Three market forces are shaping options sentiment today. US-Iran tensions, an AI data center freeze, and a surge in small caps are all creating unusual positioning signals.
Oil is the loudest story. USO short interest sits at an extreme 91.7% of free float. Cost to borrow has spiked to 6.7%. Crude hit $87 as fears over the Strait of Hormuz grew. That combination of heavy short interest and rising oil prices sets up a dangerous squeeze trade for anyone betting against oil ETFs right now.
Energy ETF XLE tells a similar story. Short interest is 8.6% of free float. Availability of shares to borrow stands at just 127%, tight by ETF standards.

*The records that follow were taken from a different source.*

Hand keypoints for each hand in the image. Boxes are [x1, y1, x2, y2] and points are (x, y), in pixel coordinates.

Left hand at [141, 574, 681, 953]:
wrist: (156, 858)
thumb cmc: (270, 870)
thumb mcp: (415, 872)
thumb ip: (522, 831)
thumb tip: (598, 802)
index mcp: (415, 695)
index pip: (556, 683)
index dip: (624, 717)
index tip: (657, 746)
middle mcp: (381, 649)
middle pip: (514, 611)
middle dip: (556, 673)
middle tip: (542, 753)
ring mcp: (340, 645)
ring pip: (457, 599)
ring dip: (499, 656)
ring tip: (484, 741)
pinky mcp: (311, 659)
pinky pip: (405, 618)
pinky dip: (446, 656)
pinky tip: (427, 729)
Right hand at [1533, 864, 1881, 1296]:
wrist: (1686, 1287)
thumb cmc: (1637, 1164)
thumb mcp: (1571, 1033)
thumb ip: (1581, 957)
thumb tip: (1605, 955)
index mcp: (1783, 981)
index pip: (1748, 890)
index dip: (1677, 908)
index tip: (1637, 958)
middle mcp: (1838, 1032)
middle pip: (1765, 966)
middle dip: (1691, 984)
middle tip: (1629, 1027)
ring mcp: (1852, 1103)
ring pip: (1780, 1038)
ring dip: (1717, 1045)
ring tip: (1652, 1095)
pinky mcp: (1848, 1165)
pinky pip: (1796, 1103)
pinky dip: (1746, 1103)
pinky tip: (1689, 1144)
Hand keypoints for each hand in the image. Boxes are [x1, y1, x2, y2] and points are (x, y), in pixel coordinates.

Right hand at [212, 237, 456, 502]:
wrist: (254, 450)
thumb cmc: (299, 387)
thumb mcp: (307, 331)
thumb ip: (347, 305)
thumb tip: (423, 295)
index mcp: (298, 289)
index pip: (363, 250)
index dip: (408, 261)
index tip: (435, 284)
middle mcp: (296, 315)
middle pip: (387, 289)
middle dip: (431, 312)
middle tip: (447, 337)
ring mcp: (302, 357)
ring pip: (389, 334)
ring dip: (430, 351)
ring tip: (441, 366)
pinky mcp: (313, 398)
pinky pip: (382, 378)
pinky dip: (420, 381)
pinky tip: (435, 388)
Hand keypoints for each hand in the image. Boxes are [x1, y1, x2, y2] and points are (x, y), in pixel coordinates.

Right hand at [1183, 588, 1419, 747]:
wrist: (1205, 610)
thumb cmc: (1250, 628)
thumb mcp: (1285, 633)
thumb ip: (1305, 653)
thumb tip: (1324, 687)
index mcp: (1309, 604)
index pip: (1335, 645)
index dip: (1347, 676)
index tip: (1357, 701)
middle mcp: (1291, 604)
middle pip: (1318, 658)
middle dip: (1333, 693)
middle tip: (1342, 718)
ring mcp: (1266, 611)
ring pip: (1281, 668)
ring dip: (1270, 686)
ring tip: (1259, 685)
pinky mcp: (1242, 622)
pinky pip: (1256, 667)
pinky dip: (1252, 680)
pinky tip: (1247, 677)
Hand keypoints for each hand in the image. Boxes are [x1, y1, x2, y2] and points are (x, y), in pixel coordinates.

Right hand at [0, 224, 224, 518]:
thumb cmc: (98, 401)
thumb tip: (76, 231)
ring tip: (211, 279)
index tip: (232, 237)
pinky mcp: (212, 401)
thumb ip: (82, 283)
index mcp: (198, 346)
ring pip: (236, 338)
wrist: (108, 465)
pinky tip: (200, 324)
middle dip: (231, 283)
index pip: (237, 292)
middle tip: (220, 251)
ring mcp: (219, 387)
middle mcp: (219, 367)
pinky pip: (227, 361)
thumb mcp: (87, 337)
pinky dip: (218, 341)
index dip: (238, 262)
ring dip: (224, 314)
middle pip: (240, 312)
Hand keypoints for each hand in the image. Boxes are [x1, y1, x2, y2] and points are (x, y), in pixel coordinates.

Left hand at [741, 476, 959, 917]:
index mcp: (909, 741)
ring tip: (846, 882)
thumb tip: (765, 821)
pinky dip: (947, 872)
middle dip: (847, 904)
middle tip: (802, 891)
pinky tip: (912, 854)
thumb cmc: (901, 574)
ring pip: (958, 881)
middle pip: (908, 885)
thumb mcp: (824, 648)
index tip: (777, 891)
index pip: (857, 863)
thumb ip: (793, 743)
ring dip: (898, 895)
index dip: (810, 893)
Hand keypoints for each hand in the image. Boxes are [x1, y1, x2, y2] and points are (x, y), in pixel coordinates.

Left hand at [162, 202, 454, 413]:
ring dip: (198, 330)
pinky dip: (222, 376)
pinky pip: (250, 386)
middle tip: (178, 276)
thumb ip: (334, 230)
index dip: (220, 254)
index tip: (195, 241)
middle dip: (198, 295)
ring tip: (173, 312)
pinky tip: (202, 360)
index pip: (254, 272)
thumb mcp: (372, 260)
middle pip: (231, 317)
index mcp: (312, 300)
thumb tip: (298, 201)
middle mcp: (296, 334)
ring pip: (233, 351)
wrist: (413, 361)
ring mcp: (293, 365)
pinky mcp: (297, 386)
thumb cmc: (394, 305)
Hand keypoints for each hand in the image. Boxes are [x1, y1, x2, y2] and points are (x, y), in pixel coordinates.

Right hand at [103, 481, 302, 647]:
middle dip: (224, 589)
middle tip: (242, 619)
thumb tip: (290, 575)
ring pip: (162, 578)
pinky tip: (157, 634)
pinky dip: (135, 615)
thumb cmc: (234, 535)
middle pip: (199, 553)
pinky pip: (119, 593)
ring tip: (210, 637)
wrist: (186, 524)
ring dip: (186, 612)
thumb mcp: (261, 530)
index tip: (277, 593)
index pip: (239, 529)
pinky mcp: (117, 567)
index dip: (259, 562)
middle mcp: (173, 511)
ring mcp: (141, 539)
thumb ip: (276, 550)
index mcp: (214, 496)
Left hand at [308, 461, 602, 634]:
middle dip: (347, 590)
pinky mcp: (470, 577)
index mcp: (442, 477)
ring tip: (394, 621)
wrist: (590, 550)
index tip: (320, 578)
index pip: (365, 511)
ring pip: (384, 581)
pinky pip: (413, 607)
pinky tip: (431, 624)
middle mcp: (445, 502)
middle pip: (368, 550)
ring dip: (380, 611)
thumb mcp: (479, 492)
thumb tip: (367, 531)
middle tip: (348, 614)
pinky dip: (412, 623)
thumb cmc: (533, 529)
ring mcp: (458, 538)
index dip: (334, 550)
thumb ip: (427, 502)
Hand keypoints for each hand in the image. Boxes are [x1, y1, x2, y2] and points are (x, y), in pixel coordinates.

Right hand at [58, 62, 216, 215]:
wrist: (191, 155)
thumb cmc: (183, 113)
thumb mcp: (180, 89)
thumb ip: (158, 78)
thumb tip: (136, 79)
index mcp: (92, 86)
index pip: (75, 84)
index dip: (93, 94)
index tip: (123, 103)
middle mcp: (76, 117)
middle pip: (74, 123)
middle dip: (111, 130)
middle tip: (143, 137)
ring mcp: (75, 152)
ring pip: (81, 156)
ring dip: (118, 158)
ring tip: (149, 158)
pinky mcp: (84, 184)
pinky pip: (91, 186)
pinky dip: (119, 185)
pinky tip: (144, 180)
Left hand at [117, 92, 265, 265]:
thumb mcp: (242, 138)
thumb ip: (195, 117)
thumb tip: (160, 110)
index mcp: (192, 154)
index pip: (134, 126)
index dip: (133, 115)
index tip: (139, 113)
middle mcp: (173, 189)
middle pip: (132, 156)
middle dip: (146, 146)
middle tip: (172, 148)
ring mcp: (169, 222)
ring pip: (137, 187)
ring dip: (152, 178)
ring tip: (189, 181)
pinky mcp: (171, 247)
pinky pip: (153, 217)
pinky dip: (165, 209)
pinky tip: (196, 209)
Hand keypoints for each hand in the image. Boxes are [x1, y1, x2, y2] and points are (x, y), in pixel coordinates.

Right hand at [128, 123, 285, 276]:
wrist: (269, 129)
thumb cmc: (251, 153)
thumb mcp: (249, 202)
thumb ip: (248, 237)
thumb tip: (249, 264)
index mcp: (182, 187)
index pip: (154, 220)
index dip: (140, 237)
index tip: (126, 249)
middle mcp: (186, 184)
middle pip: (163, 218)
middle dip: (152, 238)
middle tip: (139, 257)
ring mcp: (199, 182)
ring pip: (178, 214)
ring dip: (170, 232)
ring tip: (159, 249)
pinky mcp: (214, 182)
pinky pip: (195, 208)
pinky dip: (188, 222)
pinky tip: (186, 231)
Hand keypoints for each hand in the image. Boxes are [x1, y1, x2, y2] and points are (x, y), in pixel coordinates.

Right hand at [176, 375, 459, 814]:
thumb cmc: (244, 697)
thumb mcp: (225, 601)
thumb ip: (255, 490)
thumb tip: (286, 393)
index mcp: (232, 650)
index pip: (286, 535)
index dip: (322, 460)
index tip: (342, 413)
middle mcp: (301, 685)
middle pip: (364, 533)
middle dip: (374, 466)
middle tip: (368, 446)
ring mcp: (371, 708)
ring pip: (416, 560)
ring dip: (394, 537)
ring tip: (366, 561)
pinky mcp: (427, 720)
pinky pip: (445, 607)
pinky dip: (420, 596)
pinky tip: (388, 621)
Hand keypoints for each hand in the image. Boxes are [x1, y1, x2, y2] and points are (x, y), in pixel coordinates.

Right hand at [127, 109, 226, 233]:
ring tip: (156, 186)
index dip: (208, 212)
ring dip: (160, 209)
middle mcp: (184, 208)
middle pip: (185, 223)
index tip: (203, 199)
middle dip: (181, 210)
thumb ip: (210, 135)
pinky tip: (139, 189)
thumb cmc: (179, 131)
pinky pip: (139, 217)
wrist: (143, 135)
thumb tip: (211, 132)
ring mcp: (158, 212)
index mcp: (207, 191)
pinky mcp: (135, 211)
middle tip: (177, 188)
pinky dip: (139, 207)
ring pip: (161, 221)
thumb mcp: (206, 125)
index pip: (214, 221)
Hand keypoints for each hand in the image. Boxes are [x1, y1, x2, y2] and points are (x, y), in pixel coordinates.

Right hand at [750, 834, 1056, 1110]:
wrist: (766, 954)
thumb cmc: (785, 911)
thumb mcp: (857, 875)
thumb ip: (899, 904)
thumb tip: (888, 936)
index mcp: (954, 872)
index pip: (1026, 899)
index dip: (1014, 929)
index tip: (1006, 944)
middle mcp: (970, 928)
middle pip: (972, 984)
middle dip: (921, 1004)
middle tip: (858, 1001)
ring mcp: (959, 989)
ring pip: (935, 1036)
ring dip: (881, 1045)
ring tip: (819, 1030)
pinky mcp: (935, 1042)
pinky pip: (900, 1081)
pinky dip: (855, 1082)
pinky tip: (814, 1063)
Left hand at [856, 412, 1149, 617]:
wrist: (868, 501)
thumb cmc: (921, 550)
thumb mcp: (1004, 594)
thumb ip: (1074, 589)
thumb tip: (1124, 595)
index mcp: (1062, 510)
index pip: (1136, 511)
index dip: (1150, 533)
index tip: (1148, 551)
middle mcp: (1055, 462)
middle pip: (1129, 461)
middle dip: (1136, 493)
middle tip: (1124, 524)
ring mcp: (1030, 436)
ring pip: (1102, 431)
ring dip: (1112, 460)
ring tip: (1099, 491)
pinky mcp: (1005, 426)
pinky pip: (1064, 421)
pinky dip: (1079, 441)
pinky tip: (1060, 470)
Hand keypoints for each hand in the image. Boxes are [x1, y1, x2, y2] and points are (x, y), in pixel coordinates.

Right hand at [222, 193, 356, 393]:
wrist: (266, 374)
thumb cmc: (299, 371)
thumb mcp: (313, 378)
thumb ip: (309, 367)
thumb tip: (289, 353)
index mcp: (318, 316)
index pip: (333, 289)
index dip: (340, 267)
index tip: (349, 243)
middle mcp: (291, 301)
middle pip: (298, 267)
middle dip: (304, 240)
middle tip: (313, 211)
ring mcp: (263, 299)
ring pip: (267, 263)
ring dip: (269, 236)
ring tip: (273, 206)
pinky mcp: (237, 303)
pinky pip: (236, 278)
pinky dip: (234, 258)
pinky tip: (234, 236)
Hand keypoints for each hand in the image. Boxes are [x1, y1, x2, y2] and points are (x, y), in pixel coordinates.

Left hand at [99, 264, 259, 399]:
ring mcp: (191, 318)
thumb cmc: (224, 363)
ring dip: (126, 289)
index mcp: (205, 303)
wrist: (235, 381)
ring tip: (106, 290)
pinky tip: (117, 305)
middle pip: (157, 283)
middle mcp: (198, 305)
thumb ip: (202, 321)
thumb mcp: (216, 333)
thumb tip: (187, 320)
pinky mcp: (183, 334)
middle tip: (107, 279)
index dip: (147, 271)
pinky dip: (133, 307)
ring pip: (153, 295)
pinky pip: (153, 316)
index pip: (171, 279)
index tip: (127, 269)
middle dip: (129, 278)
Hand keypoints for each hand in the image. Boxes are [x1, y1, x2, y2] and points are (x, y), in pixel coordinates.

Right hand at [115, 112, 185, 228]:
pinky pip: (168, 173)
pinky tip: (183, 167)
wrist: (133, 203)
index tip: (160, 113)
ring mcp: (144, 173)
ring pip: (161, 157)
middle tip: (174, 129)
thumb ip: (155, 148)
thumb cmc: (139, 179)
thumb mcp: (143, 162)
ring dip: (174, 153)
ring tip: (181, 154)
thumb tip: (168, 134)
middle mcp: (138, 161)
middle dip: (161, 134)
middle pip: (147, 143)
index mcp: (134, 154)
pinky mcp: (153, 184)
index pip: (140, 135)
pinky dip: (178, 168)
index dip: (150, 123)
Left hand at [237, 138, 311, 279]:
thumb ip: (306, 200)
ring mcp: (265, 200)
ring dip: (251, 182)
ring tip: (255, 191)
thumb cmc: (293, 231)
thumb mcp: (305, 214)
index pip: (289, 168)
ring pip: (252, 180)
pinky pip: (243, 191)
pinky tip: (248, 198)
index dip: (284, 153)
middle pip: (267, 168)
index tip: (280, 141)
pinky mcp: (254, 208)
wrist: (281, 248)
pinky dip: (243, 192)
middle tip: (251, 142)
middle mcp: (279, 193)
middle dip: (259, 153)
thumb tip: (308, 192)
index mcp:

The AI data center story hit tech options differently. New York Governor Hochul's reported freeze on new 50MW data centers spooked META, MSFT, GOOGL, and NVDA. All four carry near-zero short interest below 1.6% of free float. Bears have no real foothold in mega-cap AI names.
Small caps offer the clearest options signal. IWM short interest stands at 27.4% of free float. Cost to borrow has reached 1.0%. The Russell 2000 is on course for its best year since 2003. That extreme short positioning against an outperforming index creates strong fuel for continued upside pressure as shorts are forced to cover.
Energy producer NOG is also worth watching. Short interest is 20.7% of free float. Availability is a wide 211%. Bears remain active and exposed if oil keeps climbing.
This is not financial advice.
ORTEX Market Intelligence content is generated by AI from a snapshot of ORTEX's proprietary data. Content is informational only and does not constitute investment advice.